Na avaliação de Calliari, fatores como a distância entre casa e local de trabalho e ter ou não filhos influenciam na posição do trabalhador quanto ao retorno à rotina no escritório. “Já não é somente sobre trabalhar em casa. [Para o futuro], é fazer uma reunião no escritório, mas poder buscar os filhos na escola.”
A pesquisa da Ipsos foi realizada com 12.445 trabalhadores de 16 a 74 anos em 29 países.
Entre os brasileiros, 65% disseram que se sentem mais produtivos com um cronograma flexível. Nas empresas em que já se discute um formato para o pós-pandemia, Calliari avalia que os modelos de retorno são, na prática, rigorosos. “São dois dias em casa, mas o que vemos é que as expectativas são mais complexas.”
O trabalho remoto no Brasil em 2020 foi bastante heterogêneo. Segundo o Ipea (Instituto de Pesquisa Econômica Aplicada), a maioria das pessoas ocupadas e que ficaram trabalhando em casa no ano passado eram mulheres brancas e com nível superior completo.
O maior contingente de pessoas em home office estava em São Paulo. Eram 2,9 milhões em 2020, ou 35,5% do total. No outro extremo, apenas 16 mil pessoas estavam em trabalho remoto no Amapá, 14 mil no Acre e 13 mil em Roraima.
Para Marcos Calliari, da Ipsos, há chance de as discussões sobre o futuro do trabalho remoto e a possibilidade de as empresas adaptarem seus funcionamentos às demandas de seus funcionários ficarem restritas às grandes empresas.
“As micro e pequenas, que são os maiores empregadores, não têm uma estrutura para endereçar essas questões. Além disso, a maioria já voltou às atividades.”
Nas grandes firmas, porém, ele nota que começa a existir uma preocupação com um aumento de rotatividade como consequência do trabalho remoto e de uma desmobilização de funcionários. Distante da equipe e de superiores, o desligamento fica mais fácil.
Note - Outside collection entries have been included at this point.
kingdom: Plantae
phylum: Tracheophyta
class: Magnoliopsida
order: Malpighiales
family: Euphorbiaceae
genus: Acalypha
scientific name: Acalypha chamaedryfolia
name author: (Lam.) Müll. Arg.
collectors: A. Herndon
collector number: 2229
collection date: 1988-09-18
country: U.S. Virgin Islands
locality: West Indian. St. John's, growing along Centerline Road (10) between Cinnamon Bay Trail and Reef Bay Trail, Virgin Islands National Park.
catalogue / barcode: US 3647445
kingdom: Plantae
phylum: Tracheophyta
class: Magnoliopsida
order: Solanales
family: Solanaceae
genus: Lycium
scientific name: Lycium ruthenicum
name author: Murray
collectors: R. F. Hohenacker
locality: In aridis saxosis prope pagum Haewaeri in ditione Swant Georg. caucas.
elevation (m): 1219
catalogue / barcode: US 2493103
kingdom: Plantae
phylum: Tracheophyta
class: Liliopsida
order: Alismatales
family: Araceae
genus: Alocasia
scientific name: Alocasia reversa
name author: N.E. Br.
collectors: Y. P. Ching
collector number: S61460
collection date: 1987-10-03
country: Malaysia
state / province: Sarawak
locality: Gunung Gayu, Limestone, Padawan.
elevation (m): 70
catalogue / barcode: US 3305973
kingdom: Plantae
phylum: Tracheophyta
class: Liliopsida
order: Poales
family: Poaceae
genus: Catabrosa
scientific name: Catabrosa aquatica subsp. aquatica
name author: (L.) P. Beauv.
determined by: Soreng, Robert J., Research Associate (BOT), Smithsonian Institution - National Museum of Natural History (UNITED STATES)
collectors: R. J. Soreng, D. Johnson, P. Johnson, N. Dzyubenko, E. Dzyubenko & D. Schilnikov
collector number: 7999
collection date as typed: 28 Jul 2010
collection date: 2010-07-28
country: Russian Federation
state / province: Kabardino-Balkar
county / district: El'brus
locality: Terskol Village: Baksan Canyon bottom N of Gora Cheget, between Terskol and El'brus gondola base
Por isso também, diz o executivo da Ipsos, empresas que chegaram a cogitar a adoção permanente do trabalho à distância recuaram da decisão ao avaliar que a retenção de talentos fica mais difícil sem o desenvolvimento do que os gestores chamam de “cultura da empresa” –seus hábitos, valores e rituais.
“Claramente há uma percepção de que há prejuízos se você nunca estiver no escritório. Perde-se convivência e engajamento”, afirma.
Uma outra pesquisa, essa conduzida pela Grant Thornton, diz que somente 7% das empresas brasileiras descartam manter o home office. A perspectiva de economizar com o custo de manutenção das instalações é atraente para os negócios.
Segundo a consultoria, 45% dos executivos consultados disseram estar “avaliando seriamente” a possibilidade de adotar o home office de maneira permanente. Foram ouvidos cerca de 5.000 empresários em 32 países.
A redução dos espaços vem estimulando outros tipos de negócios, como o dos coworkings –empresas que locam estações de trabalho para pessoas físicas e empresas.
Na WeWork, Lucas Mendes, diretor-geral da operação no Brasil, diz ter havido uma “explosão de procura” nos últimos três meses. E ainda que nem todo mundo feche negócio, ele afirma que os novos contratos dão à empresa perspectivas de voltam a crescer, depois de um 2020 de retração.
A empresa não abre números ou taxa de ocupação, mas Mendes diz que a vacância é muito baixa. O que atrai as firmas ao modelo da WeWork é justamente a flexibilidade. No lugar de um contrato de locação de cinco anos, elas podem locar mesas, estações de trabalho e salas de reunião até mesmo por diárias, mas há contratos de até um ano. Dispensam também custos com limpeza, copa ou segurança.